**What to produce**. Your copy should hold every record verbatim and none of the pictures.

**Provided material**.

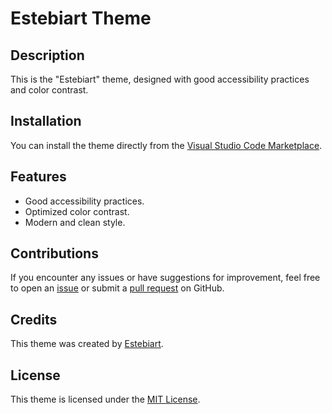# Estebiart Theme


## Description

This is the "Estebiart" theme, designed with good accessibility practices and color contrast.



## Installation

You can install the theme directly from the [Visual Studio Code Marketplace](https://marketplace.visualstudio.com/items?itemName=estebiart.estebiart-theme).

## Features

- Good accessibility practices.
- Optimized color contrast.
- Modern and clean style.

## Contributions

If you encounter any issues or have suggestions for improvement, feel free to open an [issue](https://github.com/estebiart/estebiart-theme/issues) or submit a [pull request](https://github.com/estebiart/estebiart-theme/pulls) on GitHub.

## Credits

This theme was created by [Estebiart](https://github.com/estebiart).

## License

This theme is licensed under the [MIT License](LICENSE).
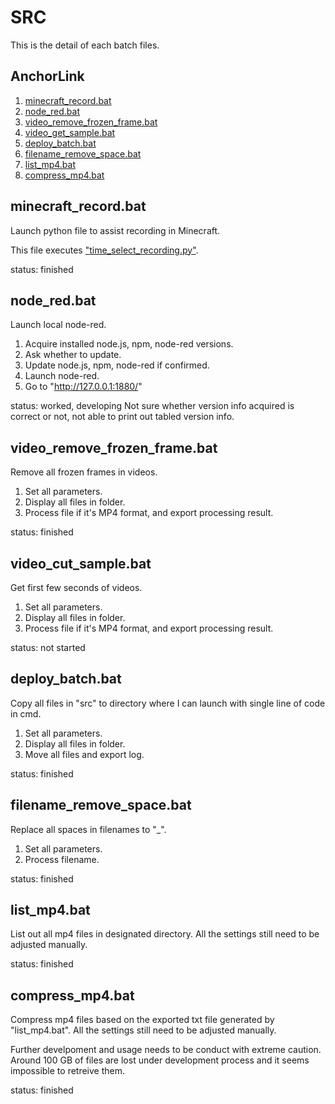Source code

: # SRC

This is the detail of each batch files.

## AnchorLink

1. [minecraft_record.bat](#1)
2. [node_red.bat](#2)
3. [video_remove_frozen_frame.bat](#3)
4. [video_get_sample.bat](#4)
5. [deploy_batch.bat](#5)
6. [filename_remove_space.bat](#6)
7. [list_mp4.bat](#7)
8. [compress_mp4.bat](#8)

## <a name="1"></a>minecraft_record.bat

Launch python file to assist recording in Minecraft.

This file executes ["time_select_recording.py"](https://github.com/belongtothenight/Minecraft-Scripts/blob/main/src/Time_Select_Recording.py).

status: finished

## <a name="2"></a>node_red.bat

Launch local node-red.

1. Acquire installed node.js, npm, node-red versions.
2. Ask whether to update.
3. Update node.js, npm, node-red if confirmed.
4. Launch node-red.
5. Go to "http://127.0.0.1:1880/"

status: worked, developing
Not sure whether version info acquired is correct or not, not able to print out tabled version info.

## <a name="3"></a>video_remove_frozen_frame.bat

Remove all frozen frames in videos.

1. Set all parameters.
2. Display all files in folder.
3. Process file if it's MP4 format, and export processing result.

status: finished

## <a name="4"></a>video_cut_sample.bat

Get first few seconds of videos.

1. Set all parameters.
2. Display all files in folder.
3. Process file if it's MP4 format, and export processing result.

status: not started

## <a name="5"></a>deploy_batch.bat

Copy all files in "src" to directory where I can launch with single line of code in cmd.

1. Set all parameters.
2. Display all files in folder.
3. Move all files and export log.

status: finished

## <a name="6"></a>filename_remove_space.bat

Replace all spaces in filenames to "_".

1. Set all parameters.
2. Process filename.

status: finished

## <a name="7"></a>list_mp4.bat

List out all mp4 files in designated directory.
All the settings still need to be adjusted manually.

status: finished

## <a name="8"></a>compress_mp4.bat

Compress mp4 files based on the exported txt file generated by "list_mp4.bat".
All the settings still need to be adjusted manually.

Further develpoment and usage needs to be conduct with extreme caution.
Around 100 GB of files are lost under development process and it seems impossible to retreive them.

status: finished
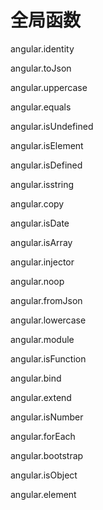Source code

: # 全局函数
angular.identity

angular.toJson

angular.uppercase

angular.equals

angular.isUndefined

angular.isElement

angular.isDefined

angular.isstring

angular.copy

angular.isDate

angular.isArray

angular.injector

angular.noop

angular.fromJson

angular.lowercase

angular.module

angular.isFunction

angular.bind

angular.extend

angular.isNumber

angular.forEach

angular.bootstrap

angular.isObject

angular.element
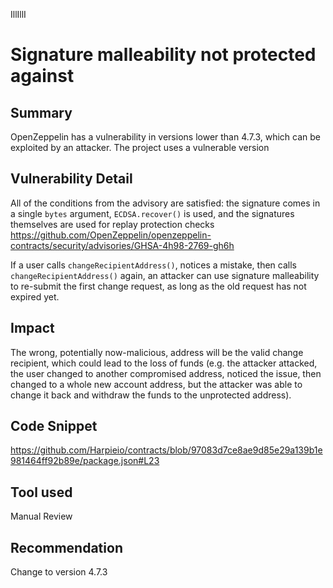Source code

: IllIllI
# Signature malleability not protected against

## Summary
OpenZeppelin has a vulnerability in versions lower than 4.7.3, which can be exploited by an attacker. The project uses a vulnerable version

## Vulnerability Detail
All of the conditions from the advisory are satisfied: the signature comes in a single `bytes` argument, `ECDSA.recover()` is used, and the signatures themselves are used for replay protection checks
https://github.com/OpenZeppelin/openzeppelin-contracts/security/advisories/GHSA-4h98-2769-gh6h

If a user calls `changeRecipientAddress()`, notices a mistake, then calls `changeRecipientAddress()` again, an attacker can use signature malleability to re-submit the first change request, as long as the old request has not expired yet.

## Impact
The wrong, potentially now-malicious, address will be the valid change recipient, which could lead to the loss of funds (e.g. the attacker attacked, the user changed to another compromised address, noticed the issue, then changed to a whole new account address, but the attacker was able to change it back and withdraw the funds to the unprotected address).

## Code Snippet
https://github.com/Harpieio/contracts/blob/97083d7ce8ae9d85e29a139b1e981464ff92b89e/package.json#L23

## Tool used

Manual Review

## Recommendation
Change to version 4.7.3
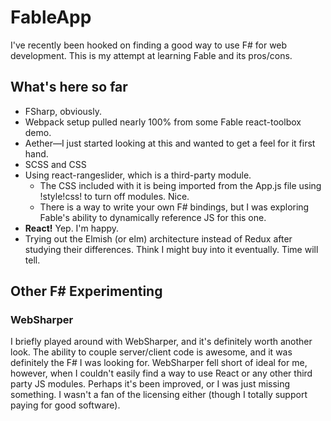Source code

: # FableApp

I've recently been hooked on finding a good way to use F# for web development. This is my attempt at learning Fable and its pros/cons.

## What's here so far

* FSharp, obviously.
* Webpack setup pulled nearly 100% from some Fable react-toolbox demo.
* Aether&mdash;I just started looking at this and wanted to get a feel for it first hand.
* SCSS and CSS
* Using react-rangeslider, which is a third-party module. 
  * The CSS included with it is being imported from the App.js file using !style!css! to turn off modules. Nice.
  * There is a way to write your own F# bindings, but I was exploring Fable's ability to dynamically reference JS for this one.
* **React!** Yep. I'm happy.
* Trying out the Elmish (or elm) architecture instead of Redux after studying their differences. Think I might buy into it eventually. Time will tell.


## Other F# Experimenting

### WebSharper

I briefly played around with WebSharper, and it's definitely worth another look. The ability to couple server/client code is awesome, and it was definitely the F# I was looking for. WebSharper fell short of ideal for me, however, when I couldn't easily find a way to use React or any other third party JS modules. Perhaps it's been improved, or I was just missing something. I wasn't a fan of the licensing either (though I totally support paying for good software).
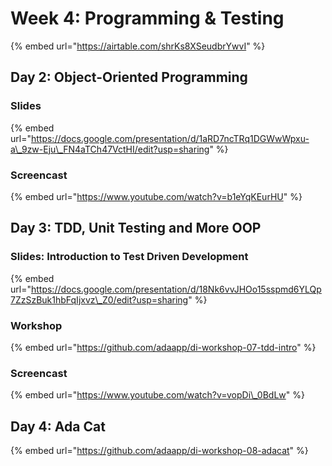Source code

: # Week 4: Programming & Testing

{% embed url="https://airtable.com/shrKs8XSeudbrYwvI" %}

## Day 2: Object-Oriented Programming

### Slides

{% embed url="https://docs.google.com/presentation/d/1aRD7ncTRq1DGWwWpxu-a\_9zw-Eju\_FN4aTCh47VctHI/edit?usp=sharing" %}

### Screencast

{% embed url="https://www.youtube.com/watch?v=b1eYqKEurHU" %}

## Day 3: TDD, Unit Testing and More OOP

### Slides: Introduction to Test Driven Development

{% embed url="https://docs.google.com/presentation/d/18Nk6vvJHOo15sspmd6YLQp7ZzSzBuk1hbFqIjxvz\_Z0/edit?usp=sharing" %}

### Workshop

{% embed url="https://github.com/adaapp/di-workshop-07-tdd-intro" %}

### Screencast

{% embed url="https://www.youtube.com/watch?v=vopDi\_0BdLw" %}

## Day 4: Ada Cat

{% embed url="https://github.com/adaapp/di-workshop-08-adacat" %}


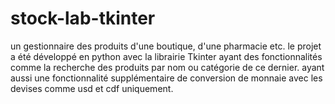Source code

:# stock-lab-tkinter
un gestionnaire des produits d'une boutique, d'une pharmacie etc.
le projet a été développé en python avec la librairie Tkinter
ayant des fonctionnalités comme la recherche des produits par nom ou catégorie de ce dernier.
ayant aussi une fonctionnalité supplémentaire de conversion de monnaie avec les devises
comme usd et cdf uniquement.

**Reply to the task**.
# Estebiart Theme


## Description

This is the "Estebiart" theme, designed with good accessibility practices and color contrast.



## Installation

You can install the theme directly from the [Visual Studio Code Marketplace](https://marketplace.visualstudio.com/items?itemName=estebiart.estebiart-theme).

## Features

- Good accessibility practices.
- Optimized color contrast.
- Modern and clean style.

## Contributions

If you encounter any issues or have suggestions for improvement, feel free to open an [issue](https://github.com/estebiart/estebiart-theme/issues) or submit a [pull request](https://github.com/estebiart/estebiart-theme/pulls) on GitHub.

## Credits

This theme was created by [Estebiart](https://github.com/estebiart).

## License

This theme is licensed under the [MIT License](LICENSE).
Source code

: # SRC

This is the detail of each batch files.

## AnchorLink

1. [minecraft_record.bat](#1)
2. [node_red.bat](#2)
3. [video_remove_frozen_frame.bat](#3)
4. [video_get_sample.bat](#4)
5. [deploy_batch.bat](#5)
6. [filename_remove_space.bat](#6)
7. [list_mp4.bat](#7)
8. [compress_mp4.bat](#8)

## <a name="1"></a>minecraft_record.bat

Launch python file to assist recording in Minecraft.

This file executes ["time_select_recording.py"](https://github.com/belongtothenight/Minecraft-Scripts/blob/main/src/Time_Select_Recording.py).

status: finished

## <a name="2"></a>node_red.bat

Launch local node-red.

1. Acquire installed node.js, npm, node-red versions.
2. Ask whether to update.
3. Update node.js, npm, node-red if confirmed.
4. Launch node-red.
5. Go to "http://127.0.0.1:1880/"

status: worked, developing
Not sure whether version info acquired is correct or not, not able to print out tabled version info.

## <a name="3"></a>video_remove_frozen_frame.bat

Remove all frozen frames in videos.

1. Set all parameters.
2. Display all files in folder.
3. Process file if it's MP4 format, and export processing result.

status: finished

## <a name="4"></a>video_cut_sample.bat

Get first few seconds of videos.

1. Set all parameters.
2. Display all files in folder.
3. Process file if it's MP4 format, and export processing result.

status: not started

## <a name="5"></a>deploy_batch.bat

Copy all files in "src" to directory where I can launch with single line of code in cmd.

1. Set all parameters.
2. Display all files in folder.
3. Move all files and export log.

status: finished

## <a name="6"></a>filename_remove_space.bat

Replace all spaces in filenames to "_".

1. Set all parameters.
2. Process filename.

status: finished

## <a name="7"></a>list_mp4.bat

List out all mp4 files in designated directory.
All the settings still need to be adjusted manually.

status: finished

## <a name="8"></a>compress_mp4.bat

Compress mp4 files based on the exported txt file generated by "list_mp4.bat".
All the settings still need to be adjusted manually.

Further develpoment and usage needs to be conduct with extreme caution.
Around 100 GB of files are lost under development process and it seems impossible to retreive them.

status: finished
Source code

: # 全局函数
angular.identity

angular.toJson

angular.uppercase

angular.equals

angular.isUndefined

angular.isElement

angular.isDefined

angular.isstring

angular.copy

angular.isDate

angular.isArray

angular.injector

angular.noop

angular.fromJson

angular.lowercase

angular.module

angular.isFunction

angular.bind

angular.extend

angular.isNumber

angular.forEach

angular.bootstrap

angular.isObject

angular.element
Source code

: IllIllI
# Signature malleability not protected against

## Summary
OpenZeppelin has a vulnerability in versions lower than 4.7.3, which can be exploited by an attacker. The project uses a vulnerable version

## Vulnerability Detail
All of the conditions from the advisory are satisfied: the signature comes in a single `bytes` argument, `ECDSA.recover()` is used, and the signatures themselves are used for replay protection checks
https://github.com/OpenZeppelin/openzeppelin-contracts/security/advisories/GHSA-4h98-2769-gh6h

If a user calls `changeRecipientAddress()`, notices a mistake, then calls `changeRecipientAddress()` again, an attacker can use signature malleability to re-submit the first change request, as long as the old request has not expired yet.

## Impact
The wrong, potentially now-malicious, address will be the valid change recipient, which could lead to the loss of funds (e.g. the attacker attacked, the user changed to another compromised address, noticed the issue, then changed to a whole new account address, but the attacker was able to change it back and withdraw the funds to the unprotected address).

## Code Snippet
https://github.com/Harpieio/contracts/blob/97083d7ce8ae9d85e29a139b1e981464ff92b89e/package.json#L23

## Tool used

Manual Review

## Recommendation
Change to version 4.7.3
Source code

: # FableApp

I've recently been hooked on finding a good way to use F# for web development. This is my attempt at learning Fable and its pros/cons.

## What's here so far

* FSharp, obviously.
* Webpack setup pulled nearly 100% from some Fable react-toolbox demo.
* Aether&mdash;I just started looking at this and wanted to get a feel for it first hand.
* SCSS and CSS
* Using react-rangeslider, which is a third-party module. 
  * The CSS included with it is being imported from the App.js file using !style!css! to turn off modules. Nice.
  * There is a way to write your own F# bindings, but I was exploring Fable's ability to dynamically reference JS for this one.
* **React!** Yep. I'm happy.
* Trying out the Elmish (or elm) architecture instead of Redux after studying their differences. Think I might buy into it eventually. Time will tell.


## Other F# Experimenting

### WebSharper

I briefly played around with WebSharper, and it's definitely worth another look. The ability to couple server/client code is awesome, and it was definitely the F# I was looking for. WebSharper fell short of ideal for me, however, when I couldn't easily find a way to use React or any other third party JS modules. Perhaps it's been improved, or I was just missing something. I wasn't a fan of the licensing either (though I totally support paying for good software).
Source code

: # Week 4: Programming & Testing

{% embed url="https://airtable.com/shrKs8XSeudbrYwvI" %}

## Day 2: Object-Oriented Programming

### Slides

{% embed url="https://docs.google.com/presentation/d/1aRD7ncTRq1DGWwWpxu-a\_9zw-Eju\_FN4aTCh47VctHI/edit?usp=sharing" %}

### Screencast

{% embed url="https://www.youtube.com/watch?v=b1eYqKEurHU" %}

## Day 3: TDD, Unit Testing and More OOP

### Slides: Introduction to Test Driven Development

{% embed url="https://docs.google.com/presentation/d/18Nk6vvJHOo15sspmd6YLQp7ZzSzBuk1hbFqIjxvz\_Z0/edit?usp=sharing" %}

### Workshop

{% embed url="https://github.com/adaapp/di-workshop-07-tdd-intro" %}

### Screencast

{% embed url="https://www.youtube.com/watch?v=vopDi\_0BdLw" %}

## Day 4: Ada Cat

{% embed url="https://github.com/adaapp/di-workshop-08-adacat" %}


Source code

:# stock-lab-tkinter
un gestionnaire des produits d'une boutique, d'une pharmacie etc.
le projet a été développé en python avec la librairie Tkinter
ayant des fonctionnalités comme la recherche des produits par nom ou catégorie de ce dernier.
ayant aussi une fonctionnalité supplémentaire de conversion de monnaie avec les devises
comme usd et cdf uniquement.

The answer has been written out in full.